= Beginning of Section =
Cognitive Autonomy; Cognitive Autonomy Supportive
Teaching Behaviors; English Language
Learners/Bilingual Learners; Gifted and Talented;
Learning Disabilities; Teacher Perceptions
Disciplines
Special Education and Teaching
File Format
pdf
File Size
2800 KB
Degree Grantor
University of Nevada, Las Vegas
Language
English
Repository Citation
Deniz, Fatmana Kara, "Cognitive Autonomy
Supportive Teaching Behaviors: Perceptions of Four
= End of Section =
** Brief **
Looking at the material above, work out how many lines have the word "Teaching" in them. Answer with that number alone.

** Result of this task **
3